[Dataset items]
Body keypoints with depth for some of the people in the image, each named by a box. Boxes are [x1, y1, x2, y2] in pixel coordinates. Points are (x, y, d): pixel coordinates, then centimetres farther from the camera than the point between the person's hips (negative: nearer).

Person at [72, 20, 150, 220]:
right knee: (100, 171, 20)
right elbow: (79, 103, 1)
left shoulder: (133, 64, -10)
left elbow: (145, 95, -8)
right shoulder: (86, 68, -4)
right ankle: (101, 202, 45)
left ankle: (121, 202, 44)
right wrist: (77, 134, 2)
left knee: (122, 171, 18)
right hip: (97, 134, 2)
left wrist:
==
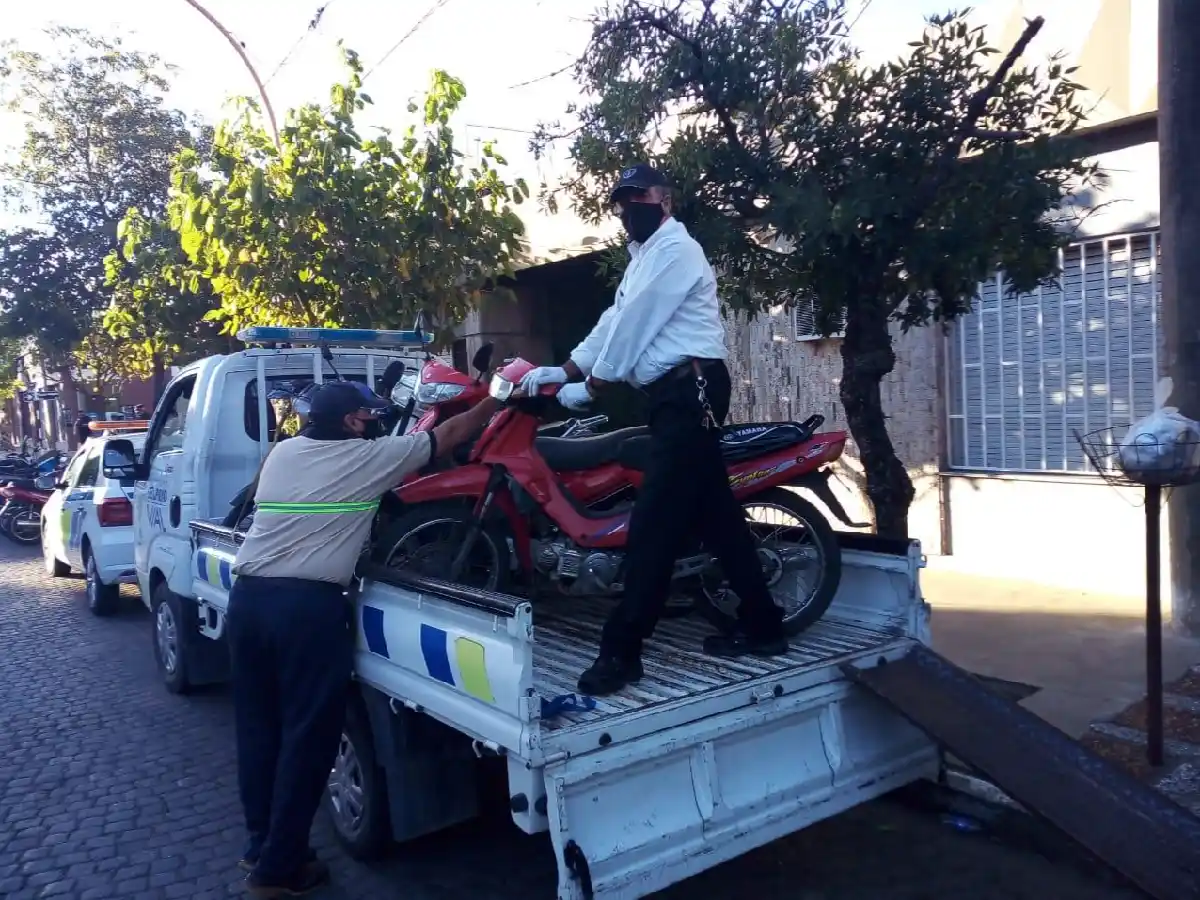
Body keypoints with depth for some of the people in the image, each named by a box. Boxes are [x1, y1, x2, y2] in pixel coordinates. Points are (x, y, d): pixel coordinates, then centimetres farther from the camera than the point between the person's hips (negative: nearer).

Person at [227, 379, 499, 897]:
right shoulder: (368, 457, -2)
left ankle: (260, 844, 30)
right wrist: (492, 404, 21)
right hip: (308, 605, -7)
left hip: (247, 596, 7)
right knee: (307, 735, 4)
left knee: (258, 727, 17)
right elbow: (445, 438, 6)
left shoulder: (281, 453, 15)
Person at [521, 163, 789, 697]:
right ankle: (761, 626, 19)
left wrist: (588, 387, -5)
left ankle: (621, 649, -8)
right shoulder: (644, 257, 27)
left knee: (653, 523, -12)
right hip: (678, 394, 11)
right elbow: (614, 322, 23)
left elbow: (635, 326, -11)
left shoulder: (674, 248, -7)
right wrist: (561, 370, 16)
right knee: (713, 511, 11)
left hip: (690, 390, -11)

• _What you are asked to do_
Quote the data above from the line containing "left hip: (247, 596, 7)" to the line containing "left ankle: (621, 649, -8)", inclusive, and stop.

• _Answer below_
left hip: (247, 596, 7)
right knee: (307, 735, 4)
left knee: (258, 727, 17)
right elbow: (445, 438, 6)
left shoulder: (281, 453, 15)
Person at [521, 163, 789, 697]:
right ankle: (761, 626, 19)
left wrist: (588, 387, -5)
left ankle: (621, 649, -8)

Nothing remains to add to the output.